_WRITTEN PROBLEM_
Can you rewrite the lines of the listing below, from the line containing "family: Erysiphaceae" through the end of the listing, inclusive, as a JSON list of strings, one string per line, leaving out blank lines?

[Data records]
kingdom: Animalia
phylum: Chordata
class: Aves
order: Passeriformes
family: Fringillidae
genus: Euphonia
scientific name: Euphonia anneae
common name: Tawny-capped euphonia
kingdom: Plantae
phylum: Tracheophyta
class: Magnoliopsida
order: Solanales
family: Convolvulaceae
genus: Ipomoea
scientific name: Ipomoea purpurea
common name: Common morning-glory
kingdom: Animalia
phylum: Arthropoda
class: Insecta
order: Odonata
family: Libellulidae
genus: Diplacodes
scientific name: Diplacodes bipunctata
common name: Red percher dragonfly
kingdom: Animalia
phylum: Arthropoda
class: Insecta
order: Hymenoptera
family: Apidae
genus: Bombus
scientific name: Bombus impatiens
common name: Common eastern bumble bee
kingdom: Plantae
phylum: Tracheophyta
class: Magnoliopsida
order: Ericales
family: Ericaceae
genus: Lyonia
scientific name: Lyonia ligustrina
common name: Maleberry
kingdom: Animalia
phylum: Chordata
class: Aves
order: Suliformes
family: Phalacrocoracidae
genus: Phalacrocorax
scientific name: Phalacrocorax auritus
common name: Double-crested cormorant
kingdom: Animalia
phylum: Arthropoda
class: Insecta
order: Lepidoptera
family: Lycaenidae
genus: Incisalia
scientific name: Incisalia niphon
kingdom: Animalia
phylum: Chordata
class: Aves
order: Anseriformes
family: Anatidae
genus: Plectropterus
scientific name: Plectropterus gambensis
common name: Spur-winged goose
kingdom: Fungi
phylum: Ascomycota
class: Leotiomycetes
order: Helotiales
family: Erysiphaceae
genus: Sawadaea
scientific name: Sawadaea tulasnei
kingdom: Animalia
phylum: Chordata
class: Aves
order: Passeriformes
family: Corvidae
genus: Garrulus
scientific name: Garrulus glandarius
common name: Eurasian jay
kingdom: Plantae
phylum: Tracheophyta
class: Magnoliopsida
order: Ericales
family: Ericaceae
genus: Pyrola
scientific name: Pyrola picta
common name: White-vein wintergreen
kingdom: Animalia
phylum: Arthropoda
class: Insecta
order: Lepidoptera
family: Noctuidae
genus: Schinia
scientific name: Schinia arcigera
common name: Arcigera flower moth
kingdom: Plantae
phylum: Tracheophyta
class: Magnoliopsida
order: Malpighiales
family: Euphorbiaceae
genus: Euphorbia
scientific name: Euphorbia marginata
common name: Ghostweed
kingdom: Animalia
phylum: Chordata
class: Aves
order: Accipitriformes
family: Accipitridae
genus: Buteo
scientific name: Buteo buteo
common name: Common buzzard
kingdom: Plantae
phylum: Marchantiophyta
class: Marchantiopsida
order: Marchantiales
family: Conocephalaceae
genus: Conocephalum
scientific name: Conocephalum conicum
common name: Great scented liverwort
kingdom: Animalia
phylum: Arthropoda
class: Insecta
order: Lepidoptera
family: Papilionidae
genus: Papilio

_FINISHED EXERCISE_
[
  "family: Erysiphaceae",
  "genus: Sawadaea",
  "scientific name: Sawadaea tulasnei",
  "kingdom: Animalia",
  "phylum: Chordata",
  "class: Aves",
  "order: Passeriformes",
  "family: Corvidae",
  "genus: Garrulus",
  "scientific name: Garrulus glandarius",
  "common name: Eurasian jay",
  "kingdom: Plantae",
  "phylum: Tracheophyta",
  "class: Magnoliopsida",
  "order: Ericales",
  "family: Ericaceae",
  "genus: Pyrola",
  "scientific name: Pyrola picta",
  "common name: White-vein wintergreen",
  "kingdom: Animalia",
  "phylum: Arthropoda",
  "class: Insecta",
  "order: Lepidoptera",
  "family: Noctuidae",
  "genus: Schinia",
  "scientific name: Schinia arcigera",
  "common name: Arcigera flower moth",
  "kingdom: Plantae",
  "phylum: Tracheophyta",
  "class: Magnoliopsida",
  "order: Malpighiales",
  "family: Euphorbiaceae",
  "genus: Euphorbia",
  "scientific name: Euphorbia marginata",
  "common name: Ghostweed",
  "kingdom: Animalia",
  "phylum: Chordata",
  "class: Aves",
  "order: Accipitriformes",
  "family: Accipitridae",
  "genus: Buteo",
  "scientific name: Buteo buteo",
  "common name: Common buzzard",
  "kingdom: Plantae",
  "phylum: Marchantiophyta",
  "class: Marchantiopsida",
  "order: Marchantiales",
  "family: Conocephalaceae",
  "genus: Conocephalum",
  "scientific name: Conocephalum conicum",
  "common name: Great scented liverwort",
  "kingdom: Animalia",
  "phylum: Arthropoda",
  "class: Insecta",
  "order: Lepidoptera",
  "family: Papilionidae",
  "genus: Papilio"
]